== Work instruction ==
Pull out every line in the material below that contains the word "апреля".

== Dataset records ==
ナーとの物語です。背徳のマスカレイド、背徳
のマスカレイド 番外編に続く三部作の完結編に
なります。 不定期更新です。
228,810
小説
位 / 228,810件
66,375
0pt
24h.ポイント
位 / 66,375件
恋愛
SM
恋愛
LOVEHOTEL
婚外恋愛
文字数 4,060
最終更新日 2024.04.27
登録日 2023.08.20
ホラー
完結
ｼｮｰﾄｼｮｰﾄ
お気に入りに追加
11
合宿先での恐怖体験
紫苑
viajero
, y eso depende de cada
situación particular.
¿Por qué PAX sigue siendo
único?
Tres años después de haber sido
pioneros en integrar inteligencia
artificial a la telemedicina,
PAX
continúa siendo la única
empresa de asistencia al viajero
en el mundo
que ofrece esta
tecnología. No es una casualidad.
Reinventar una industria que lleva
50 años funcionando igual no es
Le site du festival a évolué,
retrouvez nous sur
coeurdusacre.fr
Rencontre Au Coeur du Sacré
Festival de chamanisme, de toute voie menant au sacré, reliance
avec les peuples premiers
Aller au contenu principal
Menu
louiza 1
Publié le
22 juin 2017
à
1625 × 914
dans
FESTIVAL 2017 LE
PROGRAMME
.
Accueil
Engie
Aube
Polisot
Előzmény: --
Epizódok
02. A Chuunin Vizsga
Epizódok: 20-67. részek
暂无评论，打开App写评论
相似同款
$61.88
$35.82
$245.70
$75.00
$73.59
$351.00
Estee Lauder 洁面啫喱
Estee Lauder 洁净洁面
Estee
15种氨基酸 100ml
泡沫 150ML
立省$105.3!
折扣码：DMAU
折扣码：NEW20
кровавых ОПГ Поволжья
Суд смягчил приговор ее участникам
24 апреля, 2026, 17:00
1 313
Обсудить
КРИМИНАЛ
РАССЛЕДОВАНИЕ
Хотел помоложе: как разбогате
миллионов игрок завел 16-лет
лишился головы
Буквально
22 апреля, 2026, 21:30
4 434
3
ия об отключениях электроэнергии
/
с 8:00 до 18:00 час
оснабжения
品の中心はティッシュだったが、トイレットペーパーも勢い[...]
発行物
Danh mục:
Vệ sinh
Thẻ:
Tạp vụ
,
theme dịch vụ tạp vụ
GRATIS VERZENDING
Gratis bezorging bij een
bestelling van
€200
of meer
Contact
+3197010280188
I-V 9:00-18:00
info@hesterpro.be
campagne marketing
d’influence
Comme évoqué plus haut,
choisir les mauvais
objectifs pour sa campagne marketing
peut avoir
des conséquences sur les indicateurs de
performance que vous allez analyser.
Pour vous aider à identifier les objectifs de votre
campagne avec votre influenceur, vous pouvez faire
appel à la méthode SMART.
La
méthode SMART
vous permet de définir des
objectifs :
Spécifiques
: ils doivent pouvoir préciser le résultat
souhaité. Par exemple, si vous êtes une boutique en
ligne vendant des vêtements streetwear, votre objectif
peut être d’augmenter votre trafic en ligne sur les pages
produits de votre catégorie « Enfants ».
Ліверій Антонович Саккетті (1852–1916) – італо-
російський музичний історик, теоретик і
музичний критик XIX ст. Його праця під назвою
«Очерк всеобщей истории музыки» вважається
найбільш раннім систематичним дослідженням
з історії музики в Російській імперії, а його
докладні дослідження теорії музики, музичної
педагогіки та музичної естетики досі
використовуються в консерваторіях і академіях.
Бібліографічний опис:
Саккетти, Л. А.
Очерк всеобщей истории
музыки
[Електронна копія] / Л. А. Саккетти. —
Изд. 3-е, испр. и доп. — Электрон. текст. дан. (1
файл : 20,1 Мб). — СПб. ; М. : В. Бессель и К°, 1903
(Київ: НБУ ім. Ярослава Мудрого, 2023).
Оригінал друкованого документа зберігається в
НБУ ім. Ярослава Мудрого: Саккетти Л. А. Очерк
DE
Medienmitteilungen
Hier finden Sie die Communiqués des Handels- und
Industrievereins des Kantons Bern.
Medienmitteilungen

== Answer space ==
24 апреля, 2026, 17:00
22 апреля, 2026, 21:30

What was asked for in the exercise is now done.